Gostava de cozinhar enquanto bebia, levava o café na cama da noiva, preparava o almoço e o jantar enquanto Thaysla relaxava. “Era um homem intenso”, lembra a noiva.
Vinícius também deixou uma filha de dez anos, do seu primeiro casamento.
“Quando comecei a namorar com minha esposa, ela me disse uma frase que nunca me esqueço: ‘Gostei de você porque você tem característica do meu irmão e eu o amo muito’. Eu respeito e admiro muito isso”, revela Paulo Neto.
Vinícius era padrinho do casamento de Paulo. E, para retribuir e renovar a amizade, Paulo Neto também havia sido convidado para apadrinhar o casamento de Vinícius com Thaysla. Não deu tempo. Mas Vinícius já parecia saber. Segundo Paulo, ele sempre disse que iria morrer cedo. “Ele não ligava muito para finanças, não era muito controlado. De vez em quando, a gente brincava, alguém falava alguma coisa, que ele tinha que parar de gastar dinheiro. E ele dizia: ‘Eu vou gastar porque eu vou morrer cedo’”, conta Paulo. Mas ninguém esperava que seria verdade.
Uma semana até a morte
Na última conversa com Vinícius, Paulo deixou a esperança. No outro dia, já não tinha mais ninguém para responder.
Fazia uma semana que Vinícius estava com a Covid-19 quando morreu. Com a antecipação dos feriados na Paraíba, ele viajou com a família para um sítio na cidade de Pedra Branca. Durante a viagem, já estava com tosse e cansaço. Não tinha plano de saúde e achava que pelo SUS não seria bem atendido. Por isso, adiou a ida ao hospital.

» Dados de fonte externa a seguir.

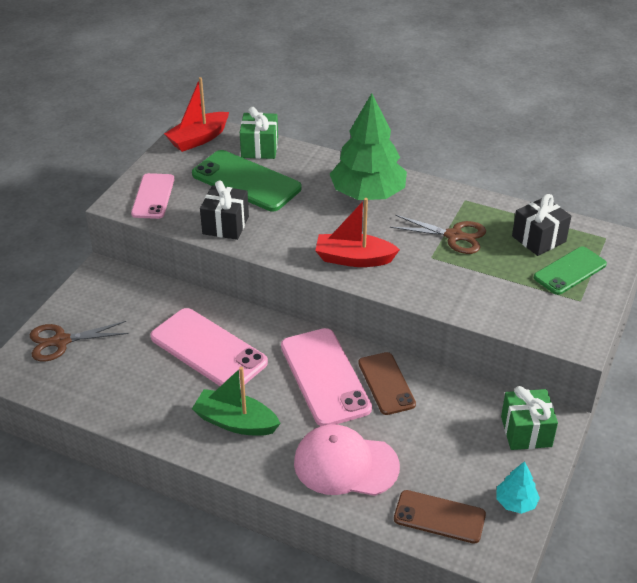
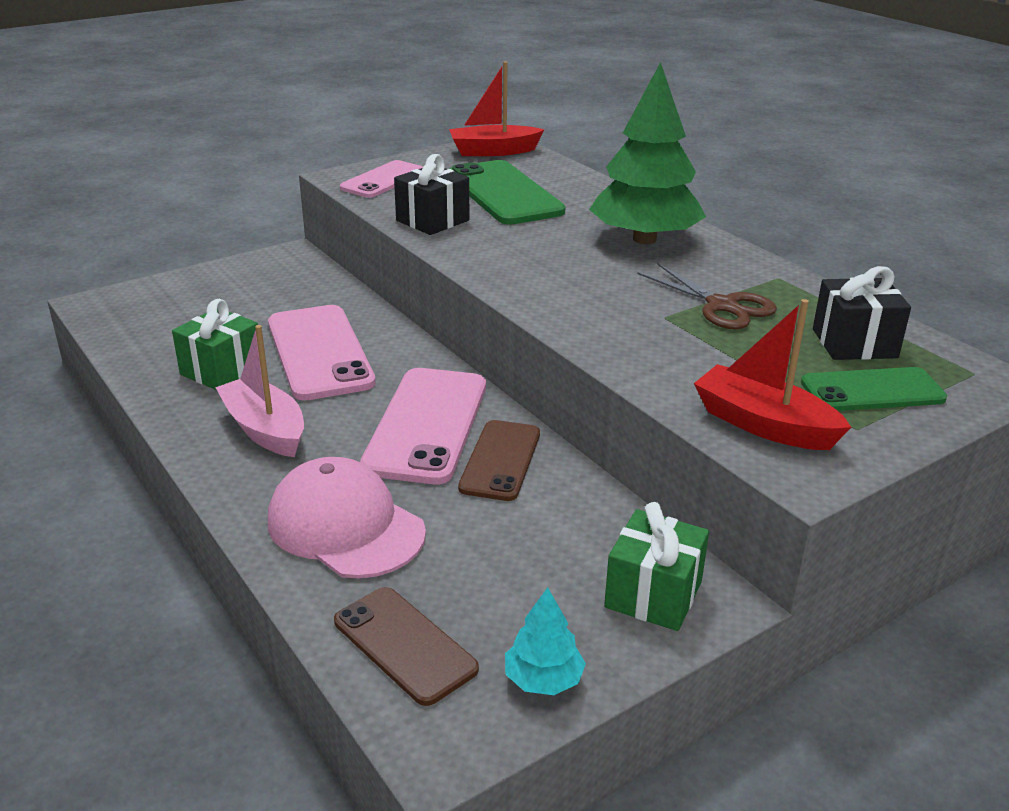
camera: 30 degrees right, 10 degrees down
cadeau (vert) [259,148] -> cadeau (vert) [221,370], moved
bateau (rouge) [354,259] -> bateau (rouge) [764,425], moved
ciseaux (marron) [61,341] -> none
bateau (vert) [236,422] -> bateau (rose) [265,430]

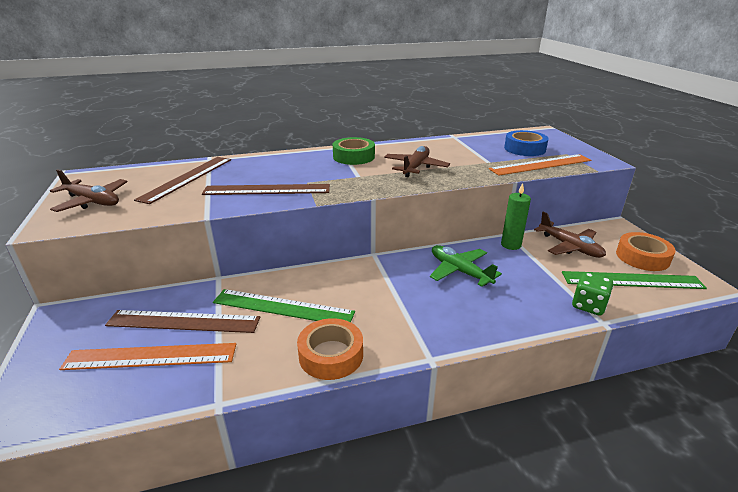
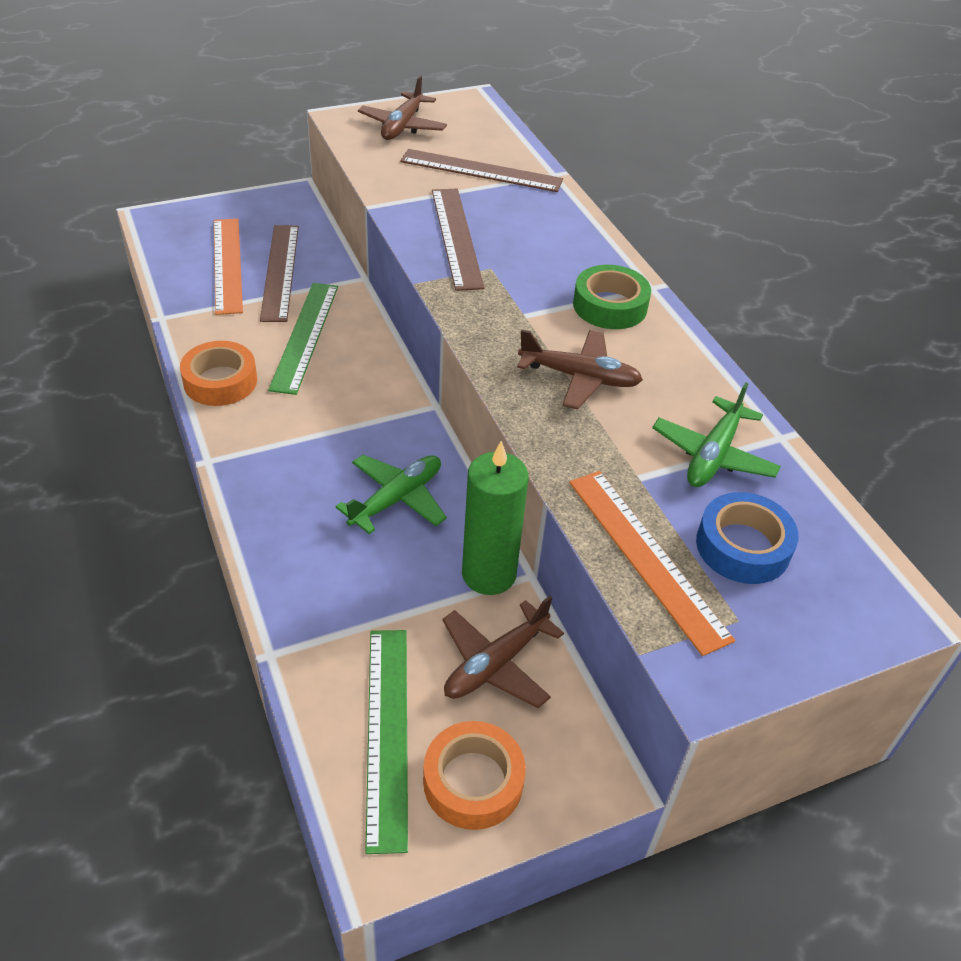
camera: 80 degrees right, 15 degrees up
bougie (vert) [511,245] -> bougie (vert) [489,574], x1.51
dé (vert) [588,305] -> none
none -> avion (vert) [713,455]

Os feriados acabaram no domingo. Na segunda-feira, já em casa, Vinícius apresentou febre. Na terça, começou a urinar sangue e decidiu procurar um médico. O teste de Covid deu positivo e o protocolo de remédios começou a ser administrado. No entanto, a doença foi evoluindo. Na sexta-feira, fez uma tomografia de tórax e descobriu que estava com 50% do pulmão comprometido.
Foi, então, convencido a ir a uma Unidade de Pronto Atendimento (UPA), onde ficou em observação. No sábado, chegou a ligar para a noiva pedindo que fosse buscá-lo, mas ele não estava liberado. Paulo foi até a unidade de saúde e o encontrou com uma máscara de oxigênio. Vinícius se emocionou, mas não conseguia falar por causa da tosse. À tarde, Paulo chegou a enviar uma mensagem ao cunhado, mas não teve mais resposta.
Última conversa entre Paulo Neto e Vinícius — Foto: Reprodução/WhatsApp
‘Se essa questão de alma gêmea existe…’
Thaysla Godoi agora transborda de saudade. A vida foi generosa com o casal, mas a partida é sempre muito dura. Em 2010, ela foi aluna de Vinícius. Nessa época, ele estava sendo pai, era casado e Thaysla cursava o terceiro ano do ensino médio, procurando se identificar com alguma disciplina para prestar vestibular. “Através das aulas dele e algumas dicas que ele me deu, eu escolhi fazer química”, revela.
Por volta do ano de 2017, Vinícius deixou uma escola onde trabalhava e Thaysla foi chamada para substituí-lo. Era a aluna preenchendo o lugar deixado pelo professor que a direcionou para um futuro anos atrás. Na mesma época, começou a dar aulas também na mesma escola em que ele era professor. Juntando os caquinhos de duas separações, os dois fizeram sua própria história. Na semana que Vinícius morreu, o relacionamento tinha completado dois anos.